EXERCISE INSTRUCTIONS: Take each line of the material that includes "casing" and copy it.

─── TASK INPUT ───

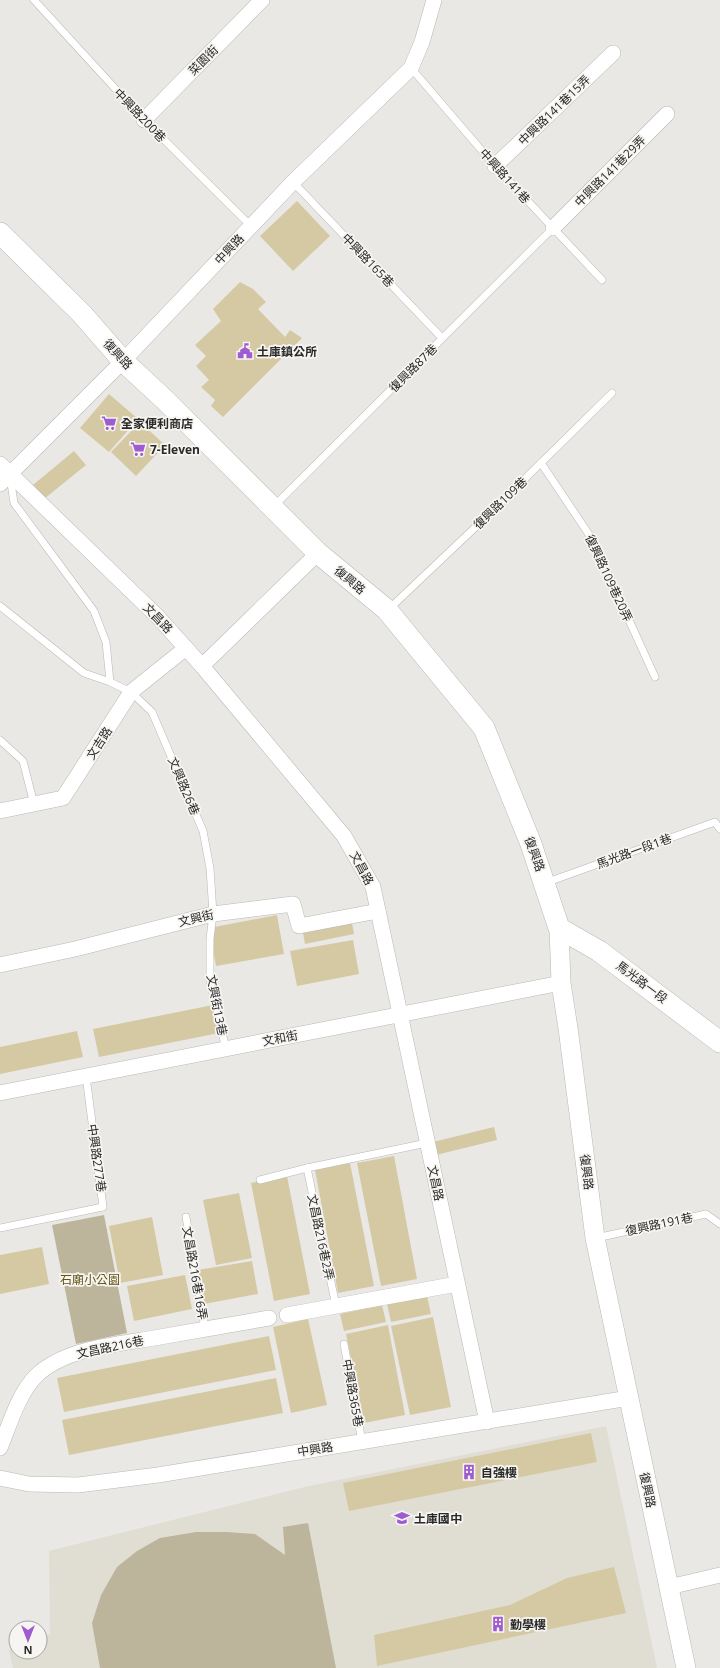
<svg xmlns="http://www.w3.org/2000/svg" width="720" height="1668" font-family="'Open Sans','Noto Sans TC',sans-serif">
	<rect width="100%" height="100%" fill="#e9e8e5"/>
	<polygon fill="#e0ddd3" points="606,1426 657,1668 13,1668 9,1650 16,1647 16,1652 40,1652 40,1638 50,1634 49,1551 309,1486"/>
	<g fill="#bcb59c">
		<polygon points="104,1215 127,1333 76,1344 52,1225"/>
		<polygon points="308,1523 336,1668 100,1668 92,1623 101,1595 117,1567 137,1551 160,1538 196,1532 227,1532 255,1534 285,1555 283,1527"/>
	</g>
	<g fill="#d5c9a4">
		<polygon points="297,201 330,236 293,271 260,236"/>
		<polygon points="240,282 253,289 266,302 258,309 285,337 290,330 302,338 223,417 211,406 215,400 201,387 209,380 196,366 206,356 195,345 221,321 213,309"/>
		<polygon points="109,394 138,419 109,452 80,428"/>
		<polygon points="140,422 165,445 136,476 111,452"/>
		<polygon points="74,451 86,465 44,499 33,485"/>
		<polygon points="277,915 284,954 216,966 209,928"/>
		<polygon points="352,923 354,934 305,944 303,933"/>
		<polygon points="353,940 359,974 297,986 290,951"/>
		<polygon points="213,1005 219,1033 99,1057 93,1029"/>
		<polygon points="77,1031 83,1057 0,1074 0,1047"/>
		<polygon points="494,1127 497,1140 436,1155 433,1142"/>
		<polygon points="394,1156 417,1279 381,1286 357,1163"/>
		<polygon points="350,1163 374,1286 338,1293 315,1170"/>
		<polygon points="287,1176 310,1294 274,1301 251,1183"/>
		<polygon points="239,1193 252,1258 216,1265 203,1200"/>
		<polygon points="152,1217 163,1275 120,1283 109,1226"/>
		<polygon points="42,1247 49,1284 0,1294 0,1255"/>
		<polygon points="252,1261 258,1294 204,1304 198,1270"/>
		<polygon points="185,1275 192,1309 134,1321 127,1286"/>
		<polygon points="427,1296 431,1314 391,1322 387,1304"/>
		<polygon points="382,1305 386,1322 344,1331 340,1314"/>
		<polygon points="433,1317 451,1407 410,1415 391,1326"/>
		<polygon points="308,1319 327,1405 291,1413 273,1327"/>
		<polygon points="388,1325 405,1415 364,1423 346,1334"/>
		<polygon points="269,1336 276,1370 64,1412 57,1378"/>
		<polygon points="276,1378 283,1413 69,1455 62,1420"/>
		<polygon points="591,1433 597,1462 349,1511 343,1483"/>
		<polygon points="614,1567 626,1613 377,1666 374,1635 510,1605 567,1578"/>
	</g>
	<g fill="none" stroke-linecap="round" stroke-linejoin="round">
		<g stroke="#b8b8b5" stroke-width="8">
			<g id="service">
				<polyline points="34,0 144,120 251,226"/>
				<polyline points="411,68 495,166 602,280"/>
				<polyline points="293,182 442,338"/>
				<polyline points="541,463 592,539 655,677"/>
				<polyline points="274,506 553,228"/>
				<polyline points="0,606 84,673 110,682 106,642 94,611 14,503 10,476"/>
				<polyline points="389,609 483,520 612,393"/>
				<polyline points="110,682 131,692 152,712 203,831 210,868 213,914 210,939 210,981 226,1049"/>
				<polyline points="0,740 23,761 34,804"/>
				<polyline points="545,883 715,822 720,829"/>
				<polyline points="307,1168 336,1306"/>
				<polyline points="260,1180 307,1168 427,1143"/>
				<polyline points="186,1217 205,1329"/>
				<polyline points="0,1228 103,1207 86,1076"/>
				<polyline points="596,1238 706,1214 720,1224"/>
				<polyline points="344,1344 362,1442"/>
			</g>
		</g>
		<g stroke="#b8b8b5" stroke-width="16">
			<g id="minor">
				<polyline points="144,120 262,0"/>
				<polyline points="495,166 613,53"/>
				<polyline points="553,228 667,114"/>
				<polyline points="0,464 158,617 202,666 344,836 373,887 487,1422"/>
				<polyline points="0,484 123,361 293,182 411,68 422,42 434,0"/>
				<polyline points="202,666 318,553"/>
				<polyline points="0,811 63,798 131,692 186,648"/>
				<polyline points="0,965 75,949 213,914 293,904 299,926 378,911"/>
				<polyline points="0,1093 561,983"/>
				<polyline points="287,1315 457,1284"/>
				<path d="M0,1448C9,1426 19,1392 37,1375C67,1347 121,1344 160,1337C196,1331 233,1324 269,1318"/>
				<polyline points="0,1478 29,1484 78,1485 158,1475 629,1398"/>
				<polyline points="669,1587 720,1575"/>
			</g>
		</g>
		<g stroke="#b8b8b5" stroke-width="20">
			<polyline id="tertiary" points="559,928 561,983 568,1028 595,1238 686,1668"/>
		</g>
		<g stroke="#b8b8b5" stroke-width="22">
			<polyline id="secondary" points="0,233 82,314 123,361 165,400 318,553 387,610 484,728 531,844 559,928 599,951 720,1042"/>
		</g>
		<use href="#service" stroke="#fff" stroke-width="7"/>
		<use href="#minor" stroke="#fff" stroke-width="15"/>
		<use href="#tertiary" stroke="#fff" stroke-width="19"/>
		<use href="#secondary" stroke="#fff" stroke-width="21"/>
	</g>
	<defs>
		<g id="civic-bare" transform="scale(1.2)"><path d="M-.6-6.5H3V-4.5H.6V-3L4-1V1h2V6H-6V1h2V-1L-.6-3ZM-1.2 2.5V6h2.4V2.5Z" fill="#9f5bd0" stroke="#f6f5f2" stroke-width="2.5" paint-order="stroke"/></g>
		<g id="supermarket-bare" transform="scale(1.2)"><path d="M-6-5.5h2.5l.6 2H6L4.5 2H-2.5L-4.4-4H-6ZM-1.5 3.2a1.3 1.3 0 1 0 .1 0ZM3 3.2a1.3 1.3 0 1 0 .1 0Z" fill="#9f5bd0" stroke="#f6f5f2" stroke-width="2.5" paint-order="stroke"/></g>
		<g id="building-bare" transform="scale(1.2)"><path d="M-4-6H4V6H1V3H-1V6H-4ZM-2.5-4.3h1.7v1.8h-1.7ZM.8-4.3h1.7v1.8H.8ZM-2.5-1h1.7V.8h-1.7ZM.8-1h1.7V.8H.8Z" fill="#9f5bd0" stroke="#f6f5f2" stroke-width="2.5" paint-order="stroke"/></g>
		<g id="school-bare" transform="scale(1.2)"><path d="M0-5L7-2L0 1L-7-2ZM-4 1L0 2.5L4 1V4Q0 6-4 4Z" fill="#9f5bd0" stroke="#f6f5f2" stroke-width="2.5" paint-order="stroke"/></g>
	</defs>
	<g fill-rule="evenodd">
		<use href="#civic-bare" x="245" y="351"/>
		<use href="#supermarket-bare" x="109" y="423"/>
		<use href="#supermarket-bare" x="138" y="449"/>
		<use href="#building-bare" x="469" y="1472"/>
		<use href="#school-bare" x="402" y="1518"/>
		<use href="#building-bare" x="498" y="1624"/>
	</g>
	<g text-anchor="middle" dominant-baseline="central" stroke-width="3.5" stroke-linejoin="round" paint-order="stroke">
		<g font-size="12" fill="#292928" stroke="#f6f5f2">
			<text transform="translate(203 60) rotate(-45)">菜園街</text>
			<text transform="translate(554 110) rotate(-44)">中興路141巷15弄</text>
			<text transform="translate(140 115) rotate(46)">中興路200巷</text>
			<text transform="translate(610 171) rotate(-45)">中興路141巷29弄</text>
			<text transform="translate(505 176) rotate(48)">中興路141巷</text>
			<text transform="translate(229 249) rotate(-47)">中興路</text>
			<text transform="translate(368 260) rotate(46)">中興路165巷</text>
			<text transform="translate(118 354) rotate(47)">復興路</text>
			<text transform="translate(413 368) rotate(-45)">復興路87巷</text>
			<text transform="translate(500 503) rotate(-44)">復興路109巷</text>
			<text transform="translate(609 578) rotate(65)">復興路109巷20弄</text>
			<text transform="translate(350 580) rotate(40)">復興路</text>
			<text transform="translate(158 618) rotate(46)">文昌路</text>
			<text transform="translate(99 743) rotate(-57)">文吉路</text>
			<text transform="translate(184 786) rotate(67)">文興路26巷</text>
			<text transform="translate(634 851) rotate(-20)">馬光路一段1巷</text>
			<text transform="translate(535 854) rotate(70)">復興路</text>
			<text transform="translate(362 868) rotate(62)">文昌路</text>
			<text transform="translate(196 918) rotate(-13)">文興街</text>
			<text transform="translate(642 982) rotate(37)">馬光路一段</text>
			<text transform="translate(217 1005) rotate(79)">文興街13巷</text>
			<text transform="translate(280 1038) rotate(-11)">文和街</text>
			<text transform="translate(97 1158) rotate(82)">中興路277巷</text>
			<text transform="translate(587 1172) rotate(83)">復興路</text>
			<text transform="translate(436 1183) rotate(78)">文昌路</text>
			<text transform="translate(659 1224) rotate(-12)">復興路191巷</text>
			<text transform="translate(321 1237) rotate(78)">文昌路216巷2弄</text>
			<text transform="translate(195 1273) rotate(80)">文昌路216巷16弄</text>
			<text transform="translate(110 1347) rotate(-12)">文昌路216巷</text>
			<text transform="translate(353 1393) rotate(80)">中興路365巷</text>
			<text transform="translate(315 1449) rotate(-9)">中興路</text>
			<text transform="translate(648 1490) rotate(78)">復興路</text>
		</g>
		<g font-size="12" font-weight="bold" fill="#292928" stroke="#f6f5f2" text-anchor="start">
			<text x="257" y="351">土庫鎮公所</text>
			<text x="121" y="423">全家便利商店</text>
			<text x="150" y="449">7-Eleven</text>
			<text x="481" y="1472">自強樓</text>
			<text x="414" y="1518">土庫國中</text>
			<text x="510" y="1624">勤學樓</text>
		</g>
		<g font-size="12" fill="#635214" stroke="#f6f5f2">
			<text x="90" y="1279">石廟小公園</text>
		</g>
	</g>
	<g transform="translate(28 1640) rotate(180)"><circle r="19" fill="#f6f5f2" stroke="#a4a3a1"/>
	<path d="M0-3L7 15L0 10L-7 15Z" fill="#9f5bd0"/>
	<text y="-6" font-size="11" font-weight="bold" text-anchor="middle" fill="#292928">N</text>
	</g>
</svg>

───
─── TASK INPUT ───

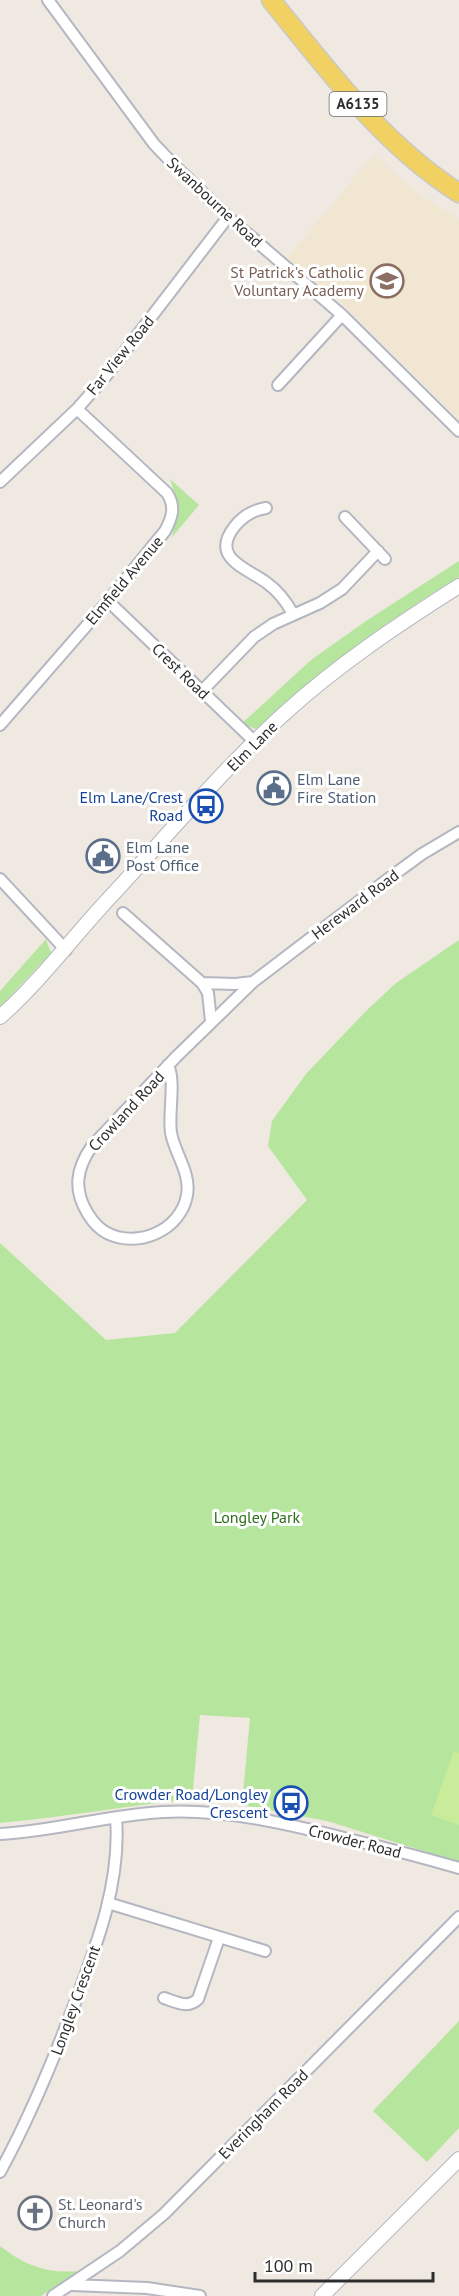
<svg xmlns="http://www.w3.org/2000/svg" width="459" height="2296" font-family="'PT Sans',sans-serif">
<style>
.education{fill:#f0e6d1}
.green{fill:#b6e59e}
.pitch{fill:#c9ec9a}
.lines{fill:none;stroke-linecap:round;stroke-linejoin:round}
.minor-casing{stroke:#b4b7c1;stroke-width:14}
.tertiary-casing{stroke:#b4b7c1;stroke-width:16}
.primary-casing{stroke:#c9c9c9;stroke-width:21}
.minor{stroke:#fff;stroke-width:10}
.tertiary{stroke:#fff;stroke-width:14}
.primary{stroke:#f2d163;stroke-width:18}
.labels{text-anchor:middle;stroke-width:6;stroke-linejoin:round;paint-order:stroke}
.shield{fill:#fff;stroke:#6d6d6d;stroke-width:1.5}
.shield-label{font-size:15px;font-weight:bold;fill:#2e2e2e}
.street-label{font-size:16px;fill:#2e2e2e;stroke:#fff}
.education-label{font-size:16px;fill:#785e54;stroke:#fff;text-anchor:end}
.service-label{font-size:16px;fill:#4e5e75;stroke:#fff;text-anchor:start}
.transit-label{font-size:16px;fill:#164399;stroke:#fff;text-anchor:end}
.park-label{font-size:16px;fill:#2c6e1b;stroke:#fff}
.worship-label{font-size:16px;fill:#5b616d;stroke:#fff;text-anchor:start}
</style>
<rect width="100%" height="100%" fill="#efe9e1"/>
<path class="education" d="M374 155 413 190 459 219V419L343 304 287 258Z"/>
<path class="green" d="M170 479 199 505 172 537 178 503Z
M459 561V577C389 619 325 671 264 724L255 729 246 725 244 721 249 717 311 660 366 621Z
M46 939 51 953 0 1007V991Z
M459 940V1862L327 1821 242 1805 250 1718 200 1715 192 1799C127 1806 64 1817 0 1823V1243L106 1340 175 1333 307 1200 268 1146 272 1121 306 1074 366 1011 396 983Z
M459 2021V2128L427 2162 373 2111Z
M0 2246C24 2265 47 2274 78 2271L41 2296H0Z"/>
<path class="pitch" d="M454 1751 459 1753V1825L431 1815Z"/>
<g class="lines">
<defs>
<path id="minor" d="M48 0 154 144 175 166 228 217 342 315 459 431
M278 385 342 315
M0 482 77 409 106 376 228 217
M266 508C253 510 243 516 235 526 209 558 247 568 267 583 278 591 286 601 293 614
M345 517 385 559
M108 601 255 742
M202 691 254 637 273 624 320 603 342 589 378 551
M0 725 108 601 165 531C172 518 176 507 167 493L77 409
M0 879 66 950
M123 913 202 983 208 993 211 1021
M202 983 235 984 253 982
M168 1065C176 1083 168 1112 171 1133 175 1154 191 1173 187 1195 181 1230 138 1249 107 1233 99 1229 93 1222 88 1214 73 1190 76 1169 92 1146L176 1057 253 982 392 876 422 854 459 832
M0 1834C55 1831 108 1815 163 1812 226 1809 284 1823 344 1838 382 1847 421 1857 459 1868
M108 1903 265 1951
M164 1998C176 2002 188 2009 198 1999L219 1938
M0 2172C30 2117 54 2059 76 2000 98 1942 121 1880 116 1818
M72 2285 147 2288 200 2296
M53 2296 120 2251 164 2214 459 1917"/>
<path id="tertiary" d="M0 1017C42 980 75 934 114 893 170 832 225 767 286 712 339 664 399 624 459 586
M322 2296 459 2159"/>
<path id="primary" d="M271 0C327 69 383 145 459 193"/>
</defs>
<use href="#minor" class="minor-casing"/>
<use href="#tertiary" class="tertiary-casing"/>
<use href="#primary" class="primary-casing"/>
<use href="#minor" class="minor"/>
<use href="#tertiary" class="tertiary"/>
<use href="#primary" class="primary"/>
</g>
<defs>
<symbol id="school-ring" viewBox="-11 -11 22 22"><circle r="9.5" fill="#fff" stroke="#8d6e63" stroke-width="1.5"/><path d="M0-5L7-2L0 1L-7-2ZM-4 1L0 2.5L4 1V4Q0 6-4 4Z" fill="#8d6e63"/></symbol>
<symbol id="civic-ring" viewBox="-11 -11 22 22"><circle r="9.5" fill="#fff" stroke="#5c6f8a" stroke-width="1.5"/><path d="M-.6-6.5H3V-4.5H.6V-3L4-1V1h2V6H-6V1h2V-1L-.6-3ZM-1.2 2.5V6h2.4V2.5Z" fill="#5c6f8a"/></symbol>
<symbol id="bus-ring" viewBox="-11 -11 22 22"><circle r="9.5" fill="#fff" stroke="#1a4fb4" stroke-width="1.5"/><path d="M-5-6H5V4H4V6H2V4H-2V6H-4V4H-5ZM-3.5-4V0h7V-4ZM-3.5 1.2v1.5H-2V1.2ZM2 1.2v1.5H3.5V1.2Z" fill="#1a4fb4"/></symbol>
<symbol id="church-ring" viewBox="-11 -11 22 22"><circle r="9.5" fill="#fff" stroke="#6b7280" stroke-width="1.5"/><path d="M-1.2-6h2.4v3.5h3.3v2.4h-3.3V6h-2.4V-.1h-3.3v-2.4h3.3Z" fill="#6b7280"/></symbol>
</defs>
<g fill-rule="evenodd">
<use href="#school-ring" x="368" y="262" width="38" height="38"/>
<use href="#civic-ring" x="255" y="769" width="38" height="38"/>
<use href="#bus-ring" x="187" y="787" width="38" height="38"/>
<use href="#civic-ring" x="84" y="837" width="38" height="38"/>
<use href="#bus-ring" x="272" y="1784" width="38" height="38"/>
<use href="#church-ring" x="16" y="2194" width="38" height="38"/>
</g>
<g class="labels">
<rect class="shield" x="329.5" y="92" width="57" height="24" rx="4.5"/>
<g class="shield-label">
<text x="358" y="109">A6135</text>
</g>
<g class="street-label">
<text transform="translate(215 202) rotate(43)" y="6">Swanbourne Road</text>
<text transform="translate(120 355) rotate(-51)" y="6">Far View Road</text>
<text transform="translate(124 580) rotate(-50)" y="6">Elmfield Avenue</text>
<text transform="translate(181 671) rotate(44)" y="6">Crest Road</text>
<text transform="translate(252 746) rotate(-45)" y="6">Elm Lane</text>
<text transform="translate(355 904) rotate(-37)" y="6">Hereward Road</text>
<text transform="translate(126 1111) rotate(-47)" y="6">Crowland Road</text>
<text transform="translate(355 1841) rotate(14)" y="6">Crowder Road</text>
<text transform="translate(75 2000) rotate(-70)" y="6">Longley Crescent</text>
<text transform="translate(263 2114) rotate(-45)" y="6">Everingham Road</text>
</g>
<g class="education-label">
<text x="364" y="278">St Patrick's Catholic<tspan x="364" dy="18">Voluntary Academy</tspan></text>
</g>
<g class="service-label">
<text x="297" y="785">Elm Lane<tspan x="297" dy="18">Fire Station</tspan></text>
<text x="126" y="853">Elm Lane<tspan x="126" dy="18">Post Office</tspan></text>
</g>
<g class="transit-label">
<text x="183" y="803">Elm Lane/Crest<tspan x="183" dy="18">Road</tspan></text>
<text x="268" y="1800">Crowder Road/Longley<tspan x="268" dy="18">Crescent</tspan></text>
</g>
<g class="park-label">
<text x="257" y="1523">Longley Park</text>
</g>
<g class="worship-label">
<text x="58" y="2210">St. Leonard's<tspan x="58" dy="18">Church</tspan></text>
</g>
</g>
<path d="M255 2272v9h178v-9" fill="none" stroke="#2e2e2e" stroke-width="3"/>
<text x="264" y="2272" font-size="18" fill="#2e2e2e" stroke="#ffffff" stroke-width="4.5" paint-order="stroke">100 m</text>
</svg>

───

EXERCISE RESULT:
.minor-casing{stroke:#b4b7c1;stroke-width:14}
.tertiary-casing{stroke:#b4b7c1;stroke-width:16}
.primary-casing{stroke:#c9c9c9;stroke-width:21}
<use href="#minor" class="minor-casing"/>
<use href="#tertiary" class="tertiary-casing"/>
<use href="#primary" class="primary-casing"/>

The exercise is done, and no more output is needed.